# Separation of speakers using Lab41's model

This notebook contains an example of loading an already trained version of Lab41's source separation model.  It also shows how to use the loaded model to separate individual speakers from an example waveform.

In [1]:
# Generic imports
import json
import numpy as np
import pandas as pd

# Imports to play audio
from IPython.display import Audio, display

# Import Lab41's separation model
from magnolia.dnnseparate.L41model import L41Model

# Import utilities for using the model
from magnolia.utils.postprocessing import convert_preprocessing_parameters
from magnolia.features.preprocessing import undo_preprocessing
from magnolia.iterate.mix_iterator import MixIterator
from magnolia.utils.clustering_utils import l41_clustering_separate

### Hyperparameters

* **model_location** : Specify the location of where to store the model (CPU or GPU)
* **model_settings** : Path to model configuration settings
* **mixes**          : List of mix configuration settings to source-separate
* **from_disk**      : Whether or not to read mixes from disk
* **mix_number**     : Mix to write to file

In [2]:
# from model settings
model_params = {
    'nonlinearity': 'tanh',
    'layer_size': 600,
    'embedding_size': 40,
    'normalize': 'False'
}
uid_settings = '/local_data/magnolia/pipeline_data/date_2017_09_27_time_13_25/settings/assign_uids_LibriSpeech_UrbanSound8K.json'
model_save_base = '/local_data/magnolia/experiment_data/date_2017_09_28_time_13_14/aux/model_saves/l41'

model_location = '/cpu:0'
model_settings = ''
mixes = ['/local_data/magnolia/pipeline_data/date_2017_09_27_time_13_25/settings/mixing_LibriSpeech_UrbanSound8K_test_in_sample.json']
from_disk = True
mix_number = 1

### Data iterator

Create a mix iterator that loops through the mixes one at a time.

In [3]:
mixer = MixIterator(mixes_settings_filenames=mixes,
                    batch_size=1,
                    from_disk=from_disk)

### Create and load a pretrained instance of Lab41's model

Here an untrained model instance is created, and the pretrained weights are loaded

In [4]:
# get frequency dimension
frequency_dim = mixer.sample_dimensions()[0]

# get number of sources
settings = json.load(open(uid_settings))
uid_file = settings['output_file']
uid_csv = pd.read_csv(uid_file)
number_of_sources = uid_csv['uid'].max() + 1

In [5]:
model = L41Model(**model_params,
                 num_speakers=number_of_sources,
                 F=frequency_dim,
                 device=model_location)

model.load(model_save_base)

INFO:tensorflow:Restoring parameters from /local_data/magnolia/experiment_data/date_2017_09_28_time_13_14/aux/model_saves/l41


### Example separation process

Samples can be generated from the dev set for qualitatively evaluating the perfomance of the model and to test the separation process.  For this example, a sample will be generated, converted to a raw waveform, and then separated into two sources.

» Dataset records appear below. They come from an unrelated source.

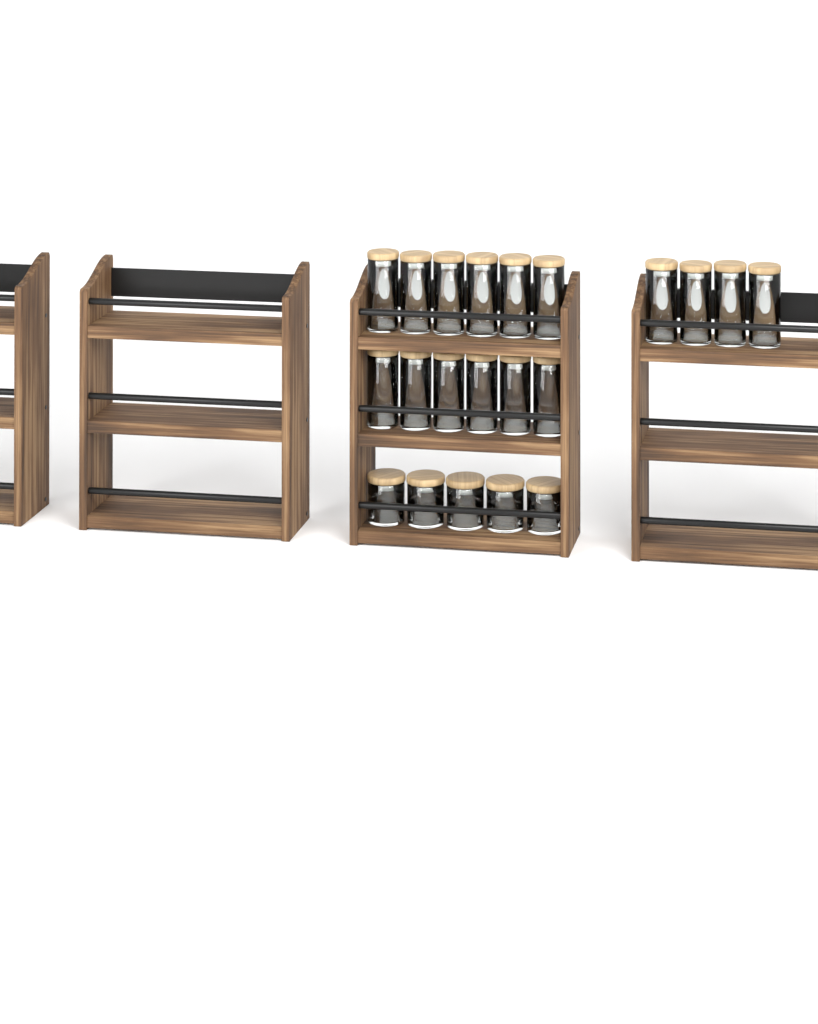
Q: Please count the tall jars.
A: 16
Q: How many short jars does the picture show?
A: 5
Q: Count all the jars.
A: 21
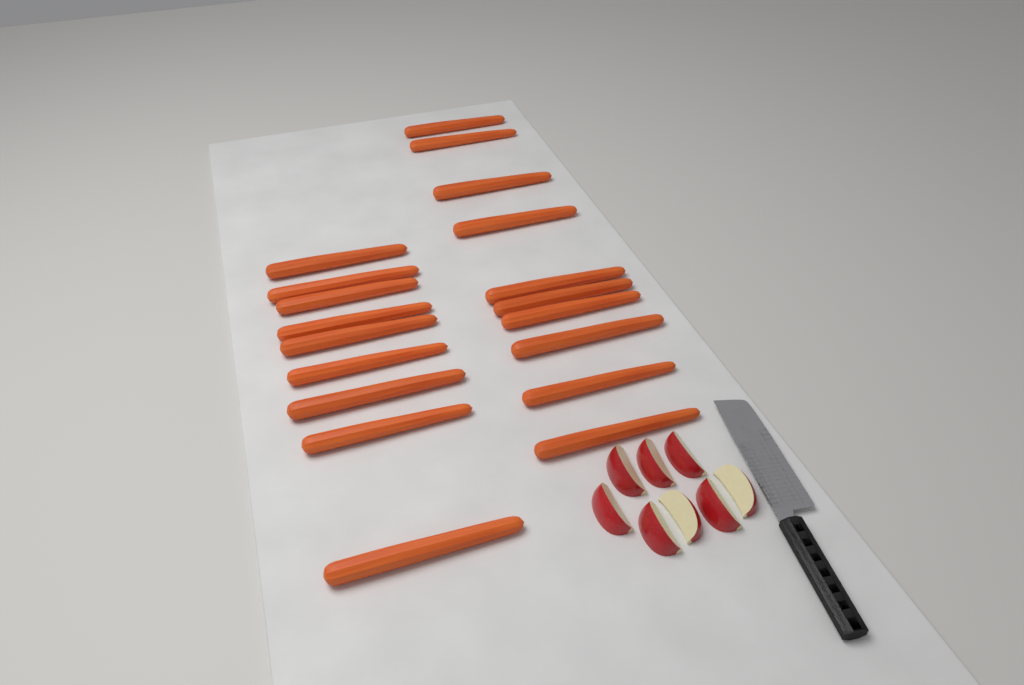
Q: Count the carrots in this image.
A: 19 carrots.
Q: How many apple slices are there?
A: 8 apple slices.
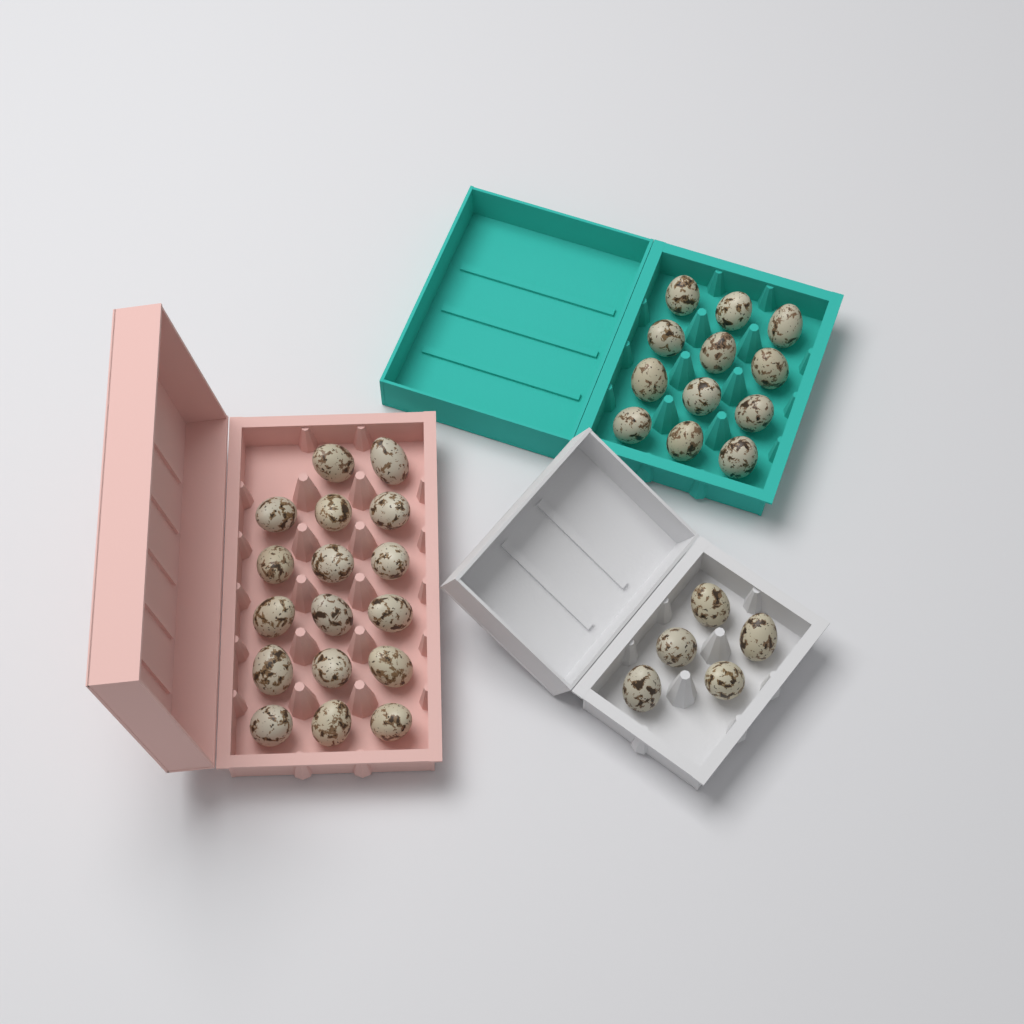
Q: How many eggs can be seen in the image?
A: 34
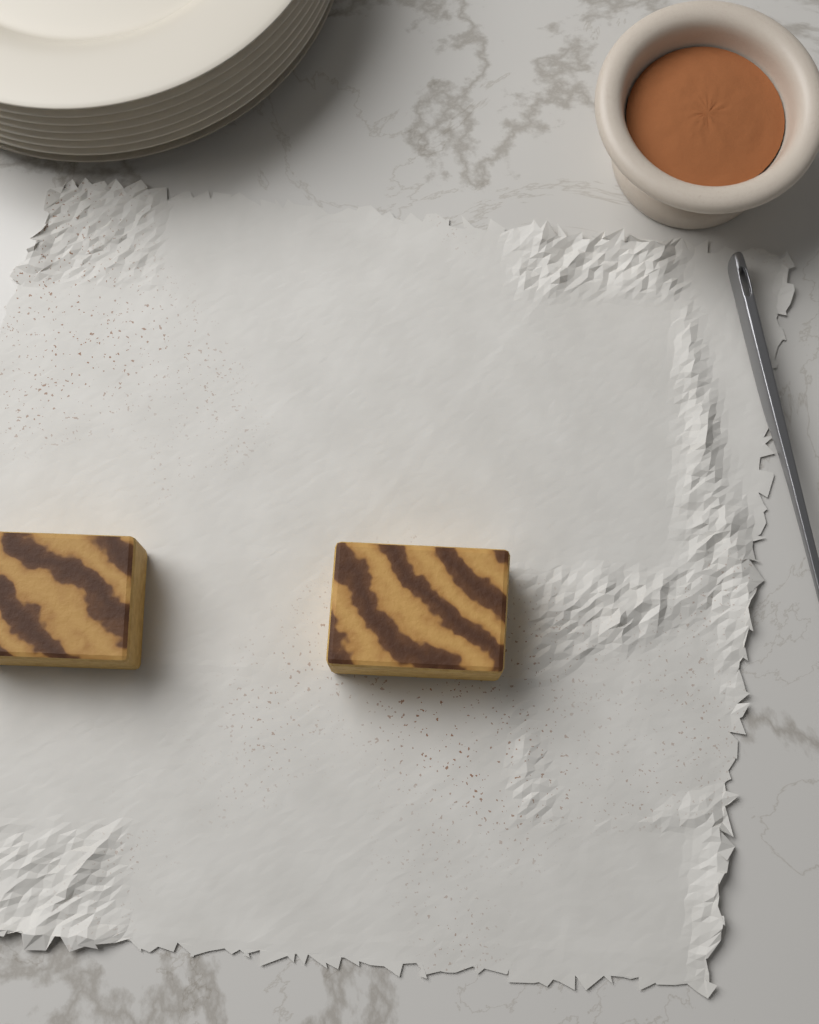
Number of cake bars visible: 2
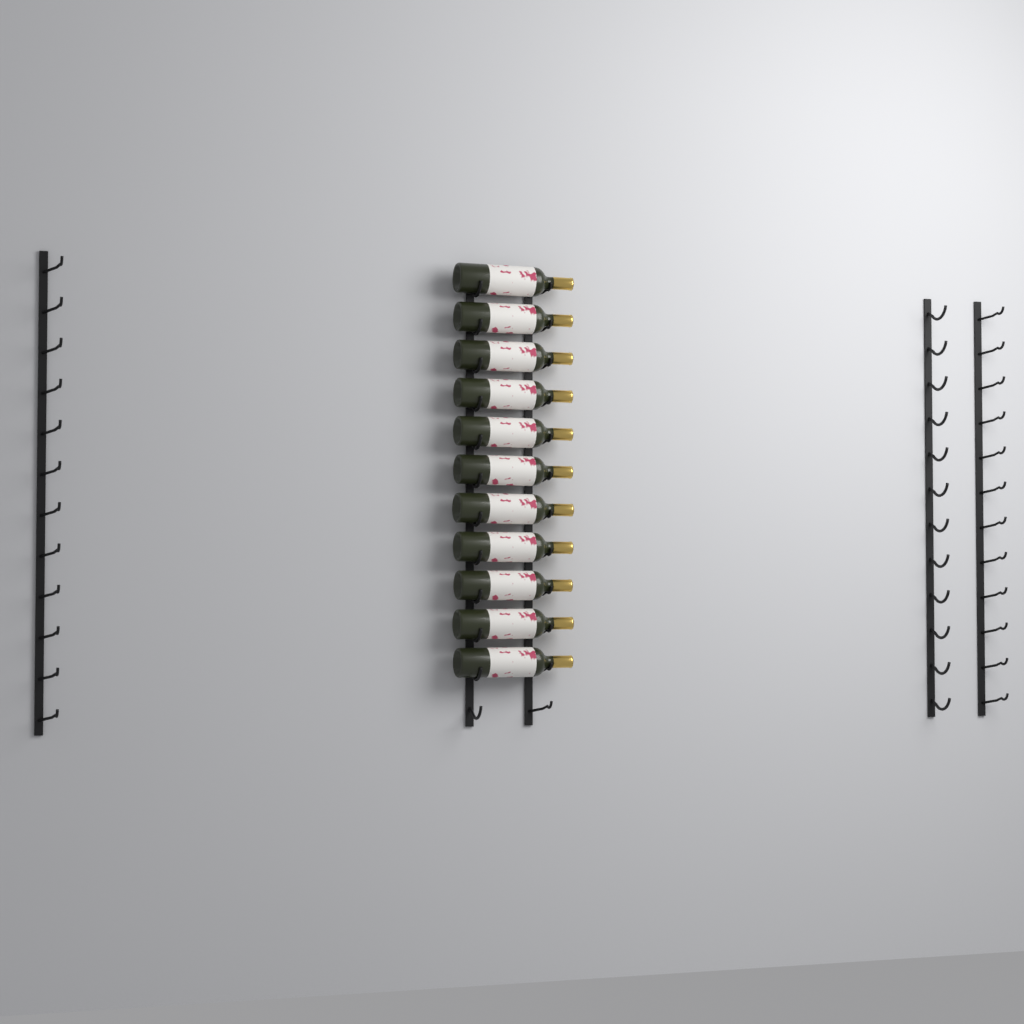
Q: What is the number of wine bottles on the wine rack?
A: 11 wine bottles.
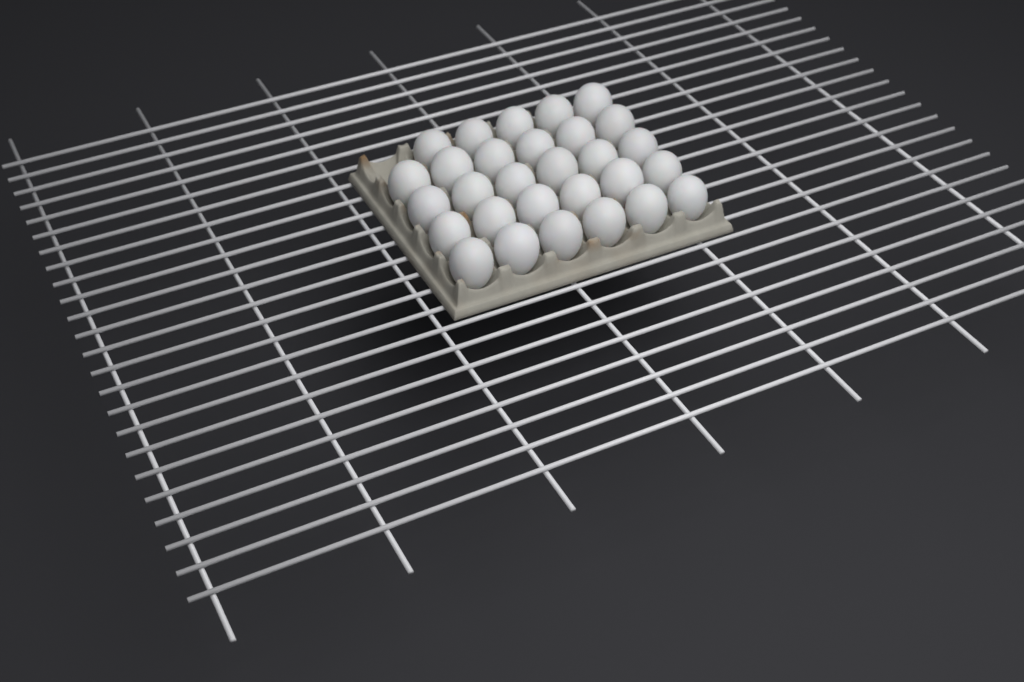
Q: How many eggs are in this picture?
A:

Get an example from the mixer and convert it back into a waveform via the istdt function and undo the preemphasis.

In [6]:
assert(mix_number <= mixer.epoch_size())

settings = json.load(open(mixes[0]))

signal = settings['signals'][0]
preprocessing_settings = json.load(open(signal['preprocessing_settings']))
istft_args = convert_preprocessing_parameters(preprocessing_settings['processing_parameters']['stft_args'])
preemphasis_coeff = preprocessing_settings['processing_parameters']['preemphasis_coeff']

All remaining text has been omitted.